Critically however, the choice of MAF thresholding does not affect inference in the population that experienced the selection; in our simulations this is Africa (AFR). In this population, accurate estimates of S are recovered for a range of thresholds (up to MAF 0.1, above which power is lost) which induced considerable bias in every other population. MAF thresholding is therefore a potential sensitivity analysis tool for the interpretation of S.

Separating drift and selection

Bias in heritability and S are both natural consequences of genetic drift. To model genetic drift and hence recover the pre-drift values (see ‘Materials and Methods’) we allow for genetic drift in a ‘drift model’ (Fig. 4), in which the drift process is represented using the Balding–Nichols model [22]. As no individual data is required, these simulations are larger (N=4000) than Figs. 2, 3 (N = 1000). We demonstrate two cases where the drift model works well; when the Balding–Nichols model holds (Fig. 4a, d) and also in the bounded effect simulation (Fig. 4b, e, f) where it may approximately hold. In these cases, significant under-estimation of S is observed in the simple model that ignores drift, which grows with true F_st (Fig. 4d). We also demonstrate the requirement to accurately estimate F_st (Fig. 4f) in the appropriate SNP set; use of genome-wide non-representative estimates can create bias in the drift model.

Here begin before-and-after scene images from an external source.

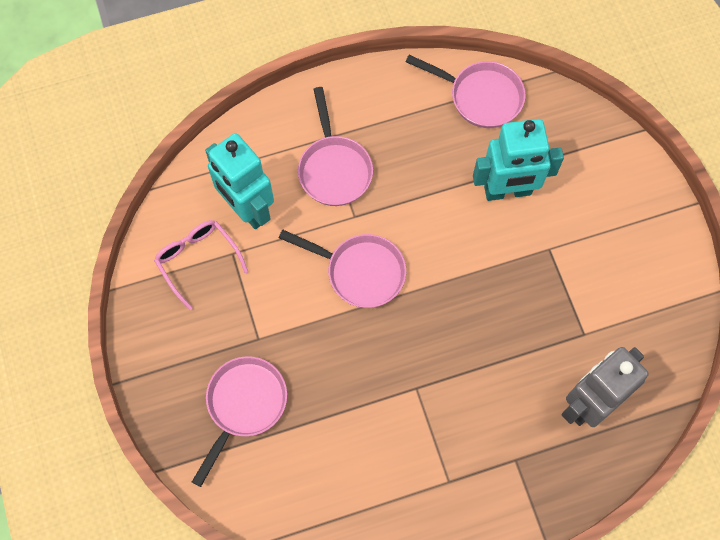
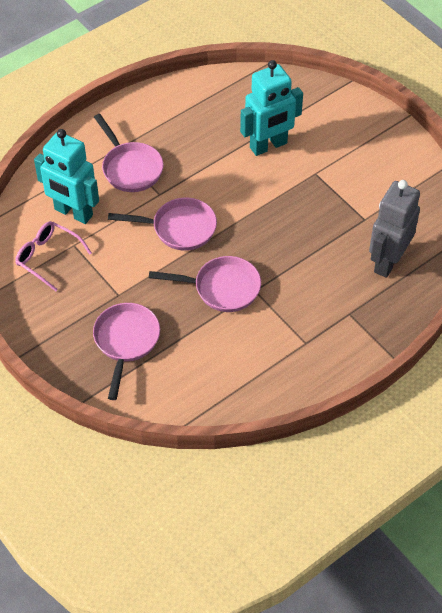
camera: 20 degrees left, 15 degrees down
pink pan [406,55,526,128] -> pink pan moved to [149,256,261,312]

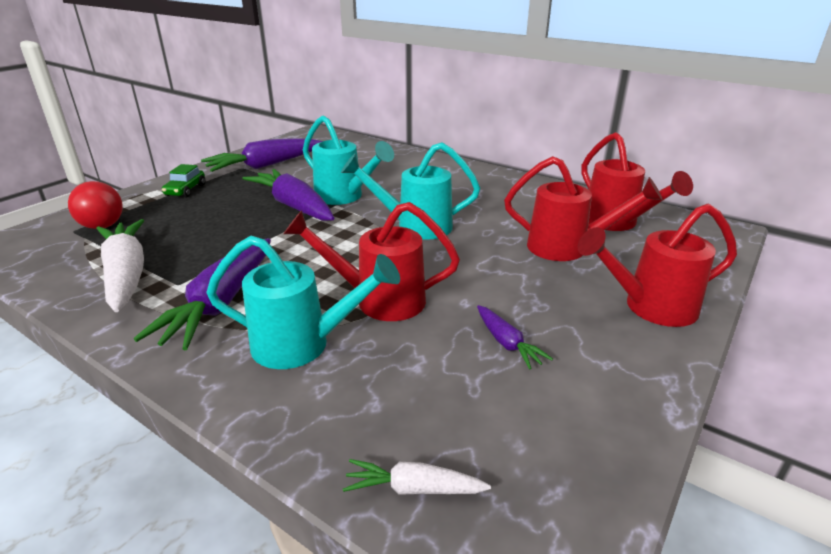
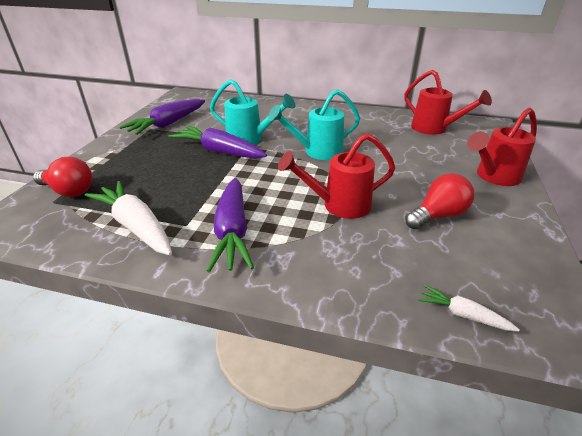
camera: 20 degrees left, 5 degrees up
green car [162,164,205,197] -> none
turquoise watering can [206,236,400,369] -> none
white carrot [343,459,491,495] -> white carrot turned 45 degrees clockwise [418,285,520,331]
purple carrot [477,305,553,370] -> red light bulb [405,173,475,229]
red watering can [504,156,663,261] -> none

**Fig. 4: Drift aware inference of genetic architecture removes bias if the model holds.**

Unfortunately, due to model mis-specification, the drift model fails in the unbounded effect simulation of 1000 Genomes data in which the rare SNPs with high effect size are not correctly modelled (Fig. 4c), leading to bias in all considered models, for any population except the evolving one.

The bias in S is controlled by two competing effects. S is inferred to be larger in magnitude if genetic drift takes rare SNPs with large effect to high frequency, where they are unlikely according to the model without drift and therefore dominate the inference. The number of such SNPs increases rapidly with S (Supplementary Fig. S3), requiring fewer than 10k SNPs with S = −1, 1 M SNPs with S = −0.5, and more than we could simulate with S = −0.25. Conversely, without SNPs with large effect, genetic drift leads S to be closer to 0 as effect sizes become more homogenous.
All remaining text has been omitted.